*** TEXT ***

Sri Aurobindo explains:  “But as Matter is constantly prepared for the manifestation of Life until Life is able to move in it, possess it, manage in it its own action and reaction, and as Life is constantly prepared for the manifestation of Mind until Mind is able to use it, enlighten its actions and reactions by higher and higher mental values, so must it be with Mind and that which is beyond Mind.  And all this progression is possible because these things are only different formations of one being and one consciousness.  Life only reveals in Matter that which is involved in Matter, that which is the secret meaning and essence of Matter.  It reveals, as it were, to material existence its own soul, its own end.  So too Mind reveals in Life all that Life means, all that it obscurely is in essence but cannot realise because it is absorbed in its own practical motion and its own characteristic form.  So also Supermind must intervene to reveal Mind to itself, to liberate it from its absorption in its own practical motion and characteristic form and enable the mental being to realise that which is the hidden secret of all its formal practice and action.  Thus shall man come to the knowledge of that which rules within him and missions his mind to its mark, sends forth his speech, impels the life-force in its paths and sets his senses to their workings.”

Sri Aurobindo, The Upanishads, Kena Upanishad and analysis, pg. 102, 136-141

Mind and Supermind, Part 1

Having recognized the necessity of a “Mind behind the mind”, the questions then arise as to whether and to what extent we can experience, know and relate to that level of consciousness.  The Upanishads constantly tell us that our mind and senses cannot know or seize this next level of awareness; and yet they advise us to seek after and know Brahman.  Sri Aurobindo explains the apparent contradiction in these two positions:

“When we say, however, that “Mind of mind” is the nature or description of the Brahman-consciousness, we must not forget that the absolute Brahman in itself is held to be unknowable and therefore beyond description.  It is unknowable, not because it is a void and capable of no description except that of nothingness, nor because, although positive in existence, it has no content or quality, but because it is beyond all that that our present instruments of knowledge can conceive and because the methods of ideation and expression proper to our mentality do not apply to it.  It is the absolute of all things that we know and of each thing that we know and yet nothing nor any sum of things can exhaust or characterise its essential being.  For its manner of being is other than that which we call existence; its unity resists all analysis, its multiple infinities exceed every synthesis.  Therefore it is not in its absolute essentiality that it can be described as Mind of the mind, but in its fundamental nature in regard to our mental existence.  Brahman-consciousness is the eternal outlook of the Absolute upon the relative.”

“For neither Mind, Speech nor Sense can travel to the Brahman; therefore Brahman must be beyond all these things in its very nature, otherwise it would be attainable by them in their function. …   The reason of this entire inability is next given ‘because Brahman is other than the known and It is there over the unknown’, possessing it and, as it were, presiding over it.  The known is all that we grasp and possess by our present mentality; it is all that is not the supreme Brahman but only form and phenomenon of it to our sense and mental cognition.”

*** MATERIAL SUPPLIED ***

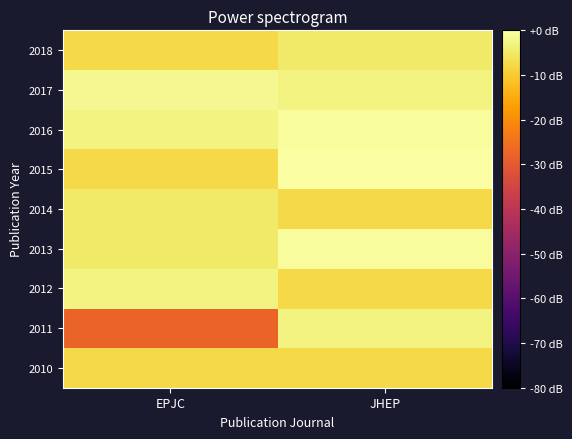

How many categories are shown in the chart?

2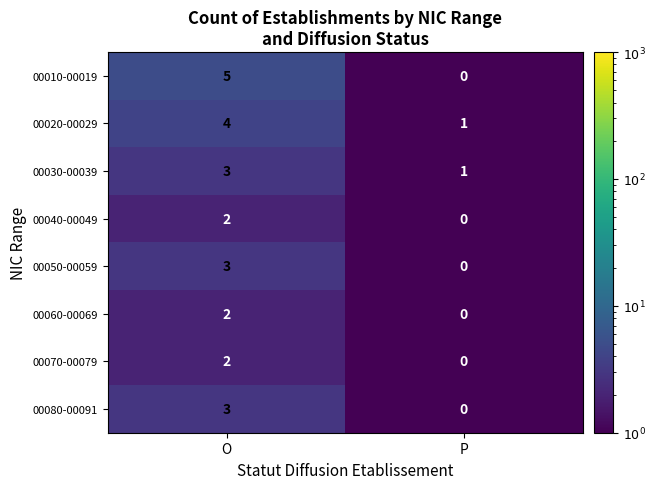

At which category is the sum across all series the highest?

O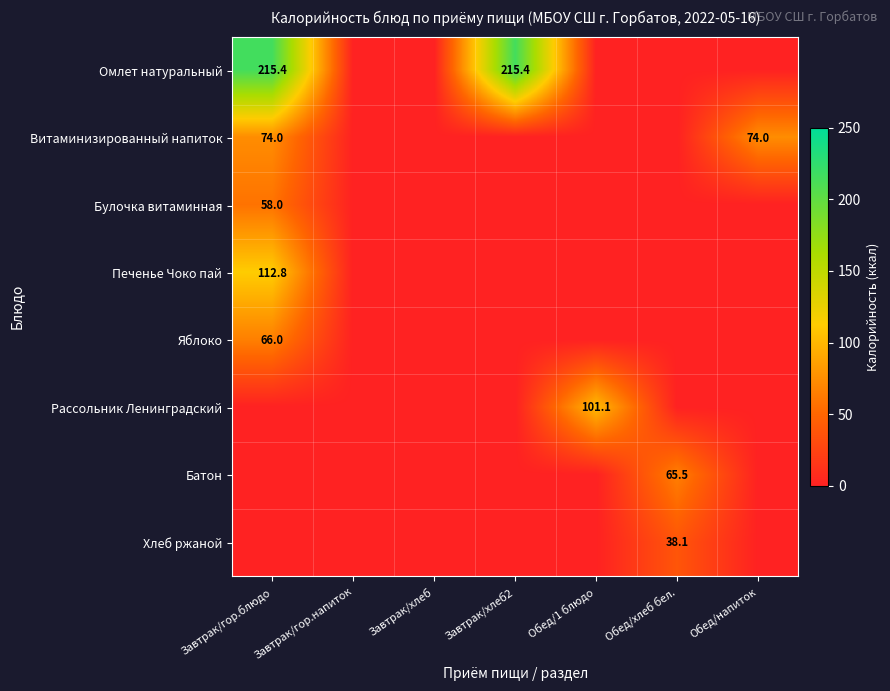

True or false: Омлет натуральный has a value of 215.4 at Завтрак/гор.блюдо.

True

***

- YOUR OBJECTIVE: Can you condense the paragraph of the text on Mind and Supermind that begins "Having recognized the necessity" into two sentences while keeping its main facts?

- EXERCISE RESULT: Once a “Mind behind the mind” is accepted as necessary, the question is whether and how far we can experience, know and relate to that level of consciousness. The Upanishads say our mind and senses cannot grasp it, yet they urge us to seek and know Brahman, an apparent contradiction that Sri Aurobindo explains.